Raised According to the Scriptures

 
 

Geoffrey Wilson (1929–2021), was a British pastor and author. He wrote Banner of Truth’s popular and helpful New Testament Commentary series.

In volume 1 of his New Testament Commentaries, he examines Paul’s 1 Corinthians 15 statements regarding the resurrection of Jesus.

 

Now I make known to you, brethren, the gospel which I preached to you, which also you received, in which also you stand, by which also you are saved, if you hold fast the word which I preached to you, unless you believed in vain. For I delivered to you as of first importance what I also received, that Christ died for our sins according to the Scriptures, and that He was buried, and that He was raised on the third day according to the Scriptures, and that He appeared to Cephas, then to the twelve.

1 Corinthians 15:1–5

 

God forgives our sins because Christ died for them.

  1. That Christ died for our sins according to the Scriptures: Thus Paul is here clearly quoting a very early tradition, and though he does not actually refer to Christ as the suffering servant of God, he obviously sees the work of Christ as the fulfillment of Isaiah 53. Since “our sins” were the only reason for Christ’s death, this means that he died for us sinners, as the substitutionary sacrifice through whom we receive the forgiveness of sins. “In other words, there was no gospel known in the primitive church, or in any part of it, which had not this as its foundation—that God forgives our sins because Christ died for them” (James Denney).

By death and burial he came down to our level, by resurrection he raise us to his.

2. And that he was buried: That Christ was buried attests both the completeness of his death and the reality of his resurrection. In this indirect reference to the empty tomb, which undoubtedly formed part of the original tradition, “we have a first indication that the risen Lord, as Paul preached him, possessed a body identical with that in which he had been buried, a body of flesh” (J.A. Schep).

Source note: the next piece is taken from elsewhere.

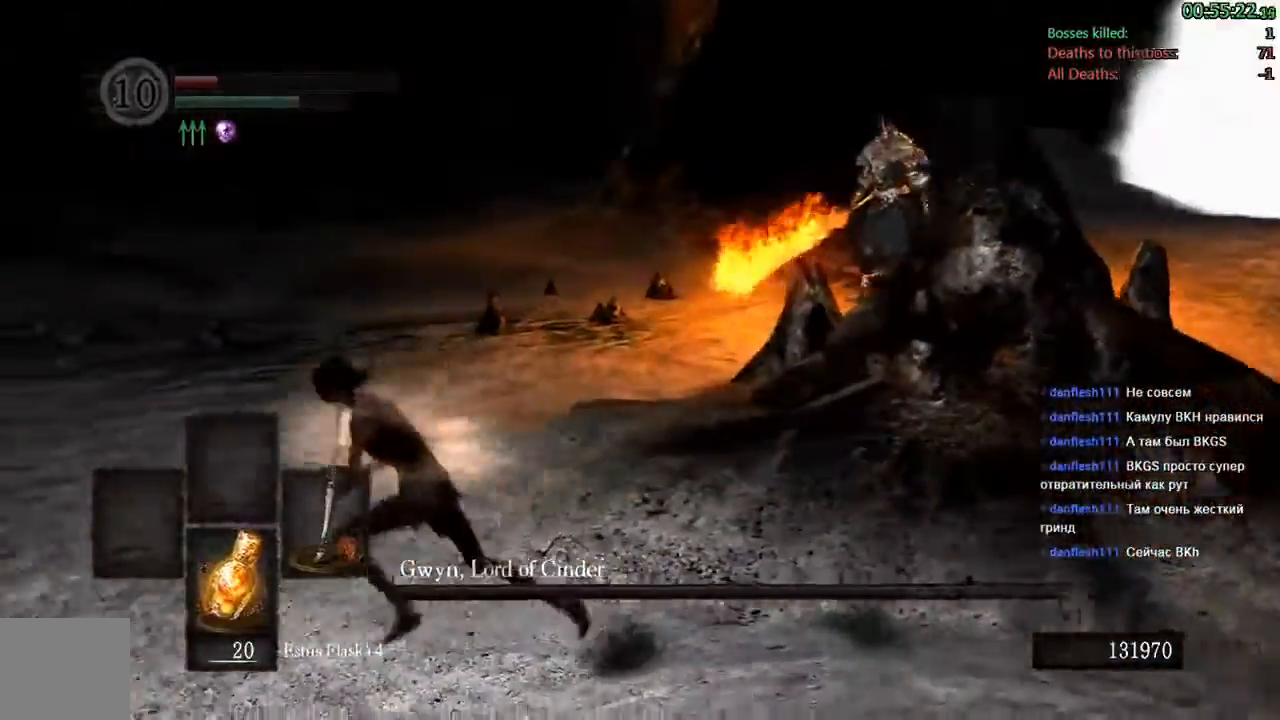
{"dt_ms": 500, "buttons": ["B"], "left_stick": "left", "right_stick": "center", "events": [[283, "right_stick", "center"]]}
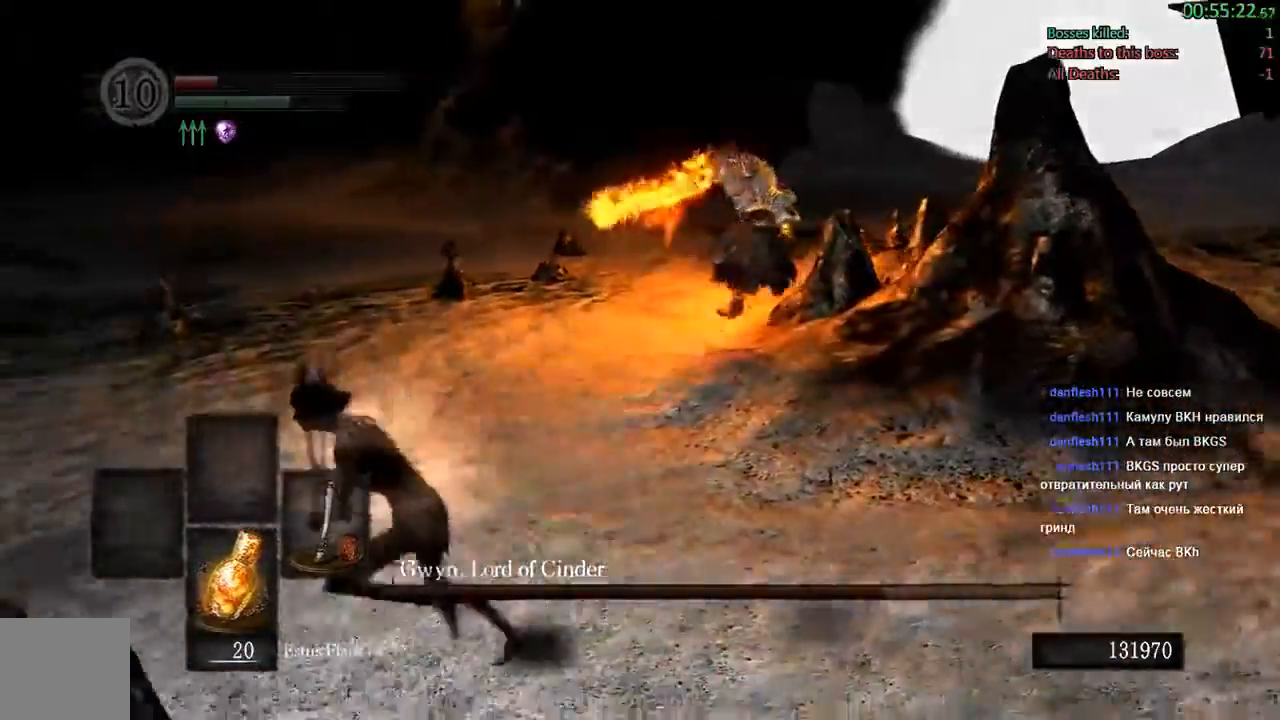
{"dt_ms": 500, "buttons": ["B"], "left_stick": "down-left", "right_stick": "right", "events": [[167, "left_stick", "down-left"], [333, "right_stick", "right"]]}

3. And that he hath been raised on the third day according to the scriptures: For the second time it is asserted that these events were an exact fulfillment of the prophetic testimony of Scripture. With regard to the difficult phrase ‘on the third day’ it may be said that it was Christ himself who taught the scriptural necessity of his rising again on the third day. The death and burial of Jesus took place once for all, but having been raised from the dead he remains the Risen One in perpetuity. “By death and burial he came down to our level, by resurrection he raise us to his” (Robertson-Plummer).

The truth of the resurrection was confirmed by unimpeachable witnesses.

4. And that He appeared to Cephas; then to the twelve: The truth of the resurrection was confirmed by unimpeachable witnesses. Peter is placed first because he was the first apostle to see the risen Lord. Then he was seen by ‘the twelve’. These words designate “the college of the apostles, without exact regard to number: actually ten, wanting Judas Iscariot, and Thomas absent on the first meeting” (Findlay).